◆ Data supplied
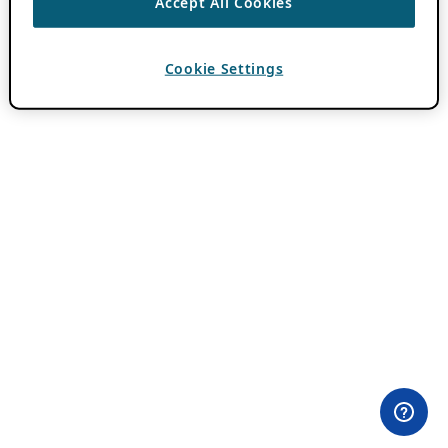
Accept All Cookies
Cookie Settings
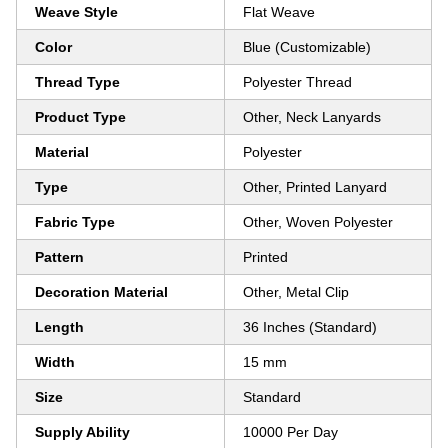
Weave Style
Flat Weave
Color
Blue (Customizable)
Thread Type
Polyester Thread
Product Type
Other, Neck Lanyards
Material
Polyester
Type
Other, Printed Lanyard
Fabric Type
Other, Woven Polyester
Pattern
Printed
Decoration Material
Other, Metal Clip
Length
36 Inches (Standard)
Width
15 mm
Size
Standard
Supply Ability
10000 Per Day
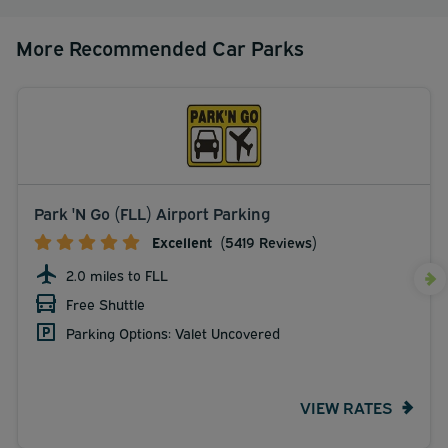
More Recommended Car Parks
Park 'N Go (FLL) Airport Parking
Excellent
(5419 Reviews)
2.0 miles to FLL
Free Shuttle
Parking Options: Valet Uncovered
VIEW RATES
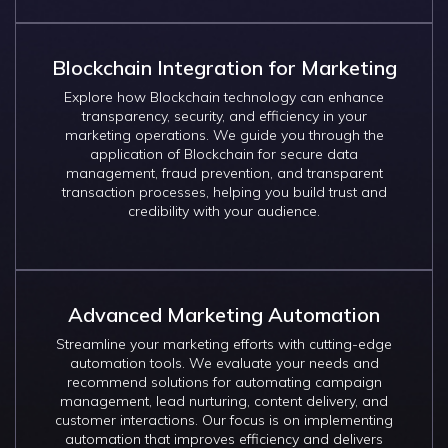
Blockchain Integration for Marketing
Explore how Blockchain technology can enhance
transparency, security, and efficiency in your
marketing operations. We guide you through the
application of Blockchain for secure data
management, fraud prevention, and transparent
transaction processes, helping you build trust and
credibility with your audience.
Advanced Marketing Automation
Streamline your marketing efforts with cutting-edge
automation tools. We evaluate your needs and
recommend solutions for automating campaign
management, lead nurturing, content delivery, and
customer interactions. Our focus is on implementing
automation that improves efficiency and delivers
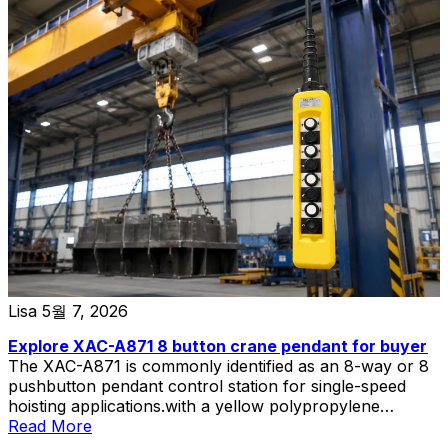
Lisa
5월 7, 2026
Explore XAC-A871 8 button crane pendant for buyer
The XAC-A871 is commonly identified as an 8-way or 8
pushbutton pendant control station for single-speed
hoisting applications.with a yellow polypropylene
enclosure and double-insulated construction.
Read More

◆ Your task
Take the lines from the start of the listing above through the line with "Free Shuttle", both ends included, and copy them exactly, leaving the pictures behind.

◆ Written response
Accept All Cookies
Cookie Settings
Weave Style
Flat Weave
Color
Blue (Customizable)
Thread Type
Polyester Thread
Product Type
Other, Neck Lanyards
Material
Polyester
Type
Other, Printed Lanyard
Fabric Type
Other, Woven Polyester
Pattern
Printed
Decoration Material
Other, Metal Clip
Length
36 Inches (Standard)
Width
15 mm
Size
Standard
Supply Ability
10000 Per Day
More Recommended Car Parks
Park 'N Go (FLL) Airport Parking
Excellent
(5419 Reviews)
2.0 miles to FLL
Free Shuttle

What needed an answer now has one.